In the text on repooling, why does the author reparent each repooled object to the PoolManager's gameobject?

- _Document text_
* * * * * * *
Repooling is mostly the reverse, as you’d expect.

    public static void Repool(Transform obj) {
        Poolable p = obj.GetComponent<Poolable>();
        instance.dataPool[p.originPrefab].Add(obj);
        obj.gameObject.SetActive(false);
        obj.SetParent(instance.transform, false);
}

Here you can see why I needed the Poolable component: I’m indexing by object instance rather than type, so without a reference to the original prefab I can’t tell which list to put the object back into.

Besides the obvious bits (add the object to its list, deactivate it) I’m also reparenting it to the PoolManager’s gameobject (you’ll recall that PoolManager is a Component, via Singleton<PoolManager>). This is just to keep the scene tidy. Client code could move objects to wherever they’re needed, although mine tends to leave the new ones in the root and the pooled ones in the pool, so I can easily watch how many new ones are being spawned.

I’m including the optional extra false in my SetParent calls so that local position/scale isn’t updated to preserve world position/scale. I do this because I find that when moving UI objects in an out of their canvases (since instantiated ones will always start outside of their canvas) you need to preserve their local scale or they’ll ignore their CanvasScaler, which is very bad news.
* * * * * * *
(Extracted records)
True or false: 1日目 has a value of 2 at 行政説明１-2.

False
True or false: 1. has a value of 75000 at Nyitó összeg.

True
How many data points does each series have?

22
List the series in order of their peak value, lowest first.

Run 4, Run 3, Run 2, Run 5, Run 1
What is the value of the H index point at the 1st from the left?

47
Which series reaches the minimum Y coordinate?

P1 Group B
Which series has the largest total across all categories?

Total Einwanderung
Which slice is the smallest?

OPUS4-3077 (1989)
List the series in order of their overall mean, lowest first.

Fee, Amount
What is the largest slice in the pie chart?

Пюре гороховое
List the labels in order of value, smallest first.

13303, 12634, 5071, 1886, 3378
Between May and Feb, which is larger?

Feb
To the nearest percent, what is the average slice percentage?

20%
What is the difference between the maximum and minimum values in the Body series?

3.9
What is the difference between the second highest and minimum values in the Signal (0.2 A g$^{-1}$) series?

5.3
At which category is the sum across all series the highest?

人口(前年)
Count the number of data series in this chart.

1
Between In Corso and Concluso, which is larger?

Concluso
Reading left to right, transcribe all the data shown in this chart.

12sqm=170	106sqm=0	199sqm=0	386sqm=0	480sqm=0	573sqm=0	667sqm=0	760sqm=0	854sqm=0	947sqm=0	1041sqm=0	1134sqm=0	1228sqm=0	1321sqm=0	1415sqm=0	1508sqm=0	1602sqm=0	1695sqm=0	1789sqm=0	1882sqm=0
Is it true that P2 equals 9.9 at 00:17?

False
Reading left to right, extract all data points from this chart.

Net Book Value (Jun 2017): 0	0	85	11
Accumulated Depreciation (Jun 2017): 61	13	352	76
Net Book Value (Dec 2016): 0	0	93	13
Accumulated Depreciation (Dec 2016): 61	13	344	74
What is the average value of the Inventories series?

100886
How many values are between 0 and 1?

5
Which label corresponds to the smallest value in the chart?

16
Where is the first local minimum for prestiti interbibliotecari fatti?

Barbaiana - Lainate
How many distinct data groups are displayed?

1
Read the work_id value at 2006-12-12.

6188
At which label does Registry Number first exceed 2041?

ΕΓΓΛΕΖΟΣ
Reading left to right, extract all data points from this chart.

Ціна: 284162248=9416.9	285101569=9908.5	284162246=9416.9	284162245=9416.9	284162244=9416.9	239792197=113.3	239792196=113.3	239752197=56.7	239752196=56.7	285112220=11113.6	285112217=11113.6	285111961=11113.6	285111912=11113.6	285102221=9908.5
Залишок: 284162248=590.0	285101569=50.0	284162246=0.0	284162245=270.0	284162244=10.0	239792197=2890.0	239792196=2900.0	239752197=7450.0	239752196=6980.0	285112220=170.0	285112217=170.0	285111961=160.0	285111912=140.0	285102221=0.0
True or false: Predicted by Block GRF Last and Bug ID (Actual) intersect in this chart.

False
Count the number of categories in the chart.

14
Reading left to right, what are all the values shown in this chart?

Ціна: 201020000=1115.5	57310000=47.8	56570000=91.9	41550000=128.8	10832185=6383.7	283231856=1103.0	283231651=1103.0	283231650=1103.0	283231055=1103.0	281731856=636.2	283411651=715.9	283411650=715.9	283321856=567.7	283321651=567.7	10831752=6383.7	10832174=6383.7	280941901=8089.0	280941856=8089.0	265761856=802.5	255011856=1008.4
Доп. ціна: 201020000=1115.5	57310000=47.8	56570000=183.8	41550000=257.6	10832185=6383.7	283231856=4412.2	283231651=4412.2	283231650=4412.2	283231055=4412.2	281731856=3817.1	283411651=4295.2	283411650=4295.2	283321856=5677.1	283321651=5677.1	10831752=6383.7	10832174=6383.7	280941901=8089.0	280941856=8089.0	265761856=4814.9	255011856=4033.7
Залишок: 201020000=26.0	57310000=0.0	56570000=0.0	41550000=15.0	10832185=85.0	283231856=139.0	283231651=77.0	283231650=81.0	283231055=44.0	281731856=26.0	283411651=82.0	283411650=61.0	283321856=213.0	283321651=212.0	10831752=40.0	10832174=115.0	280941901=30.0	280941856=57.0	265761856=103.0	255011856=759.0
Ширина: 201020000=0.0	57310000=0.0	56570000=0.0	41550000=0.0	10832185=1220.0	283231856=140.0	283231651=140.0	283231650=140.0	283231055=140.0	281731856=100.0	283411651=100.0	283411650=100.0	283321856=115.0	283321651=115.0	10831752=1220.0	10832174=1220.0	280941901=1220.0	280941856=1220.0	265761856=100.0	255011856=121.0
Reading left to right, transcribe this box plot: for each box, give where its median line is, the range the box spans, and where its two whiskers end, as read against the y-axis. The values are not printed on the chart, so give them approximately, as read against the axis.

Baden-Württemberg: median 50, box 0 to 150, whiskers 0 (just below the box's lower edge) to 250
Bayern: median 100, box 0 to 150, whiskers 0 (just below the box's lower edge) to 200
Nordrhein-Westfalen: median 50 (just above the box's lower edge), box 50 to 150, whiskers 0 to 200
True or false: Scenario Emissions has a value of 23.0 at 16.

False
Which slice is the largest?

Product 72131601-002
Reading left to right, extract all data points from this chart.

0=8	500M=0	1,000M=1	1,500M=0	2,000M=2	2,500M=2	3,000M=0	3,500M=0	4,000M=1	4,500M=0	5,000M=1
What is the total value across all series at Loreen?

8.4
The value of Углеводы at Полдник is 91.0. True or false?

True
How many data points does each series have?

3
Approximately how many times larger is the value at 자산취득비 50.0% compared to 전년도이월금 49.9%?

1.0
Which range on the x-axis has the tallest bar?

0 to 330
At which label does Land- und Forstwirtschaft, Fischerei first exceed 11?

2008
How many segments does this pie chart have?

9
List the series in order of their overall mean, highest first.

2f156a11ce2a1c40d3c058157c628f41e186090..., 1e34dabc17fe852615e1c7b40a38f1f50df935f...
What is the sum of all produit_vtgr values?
* * * * * * *
- _Exercise solution_
To keep the scene tidy.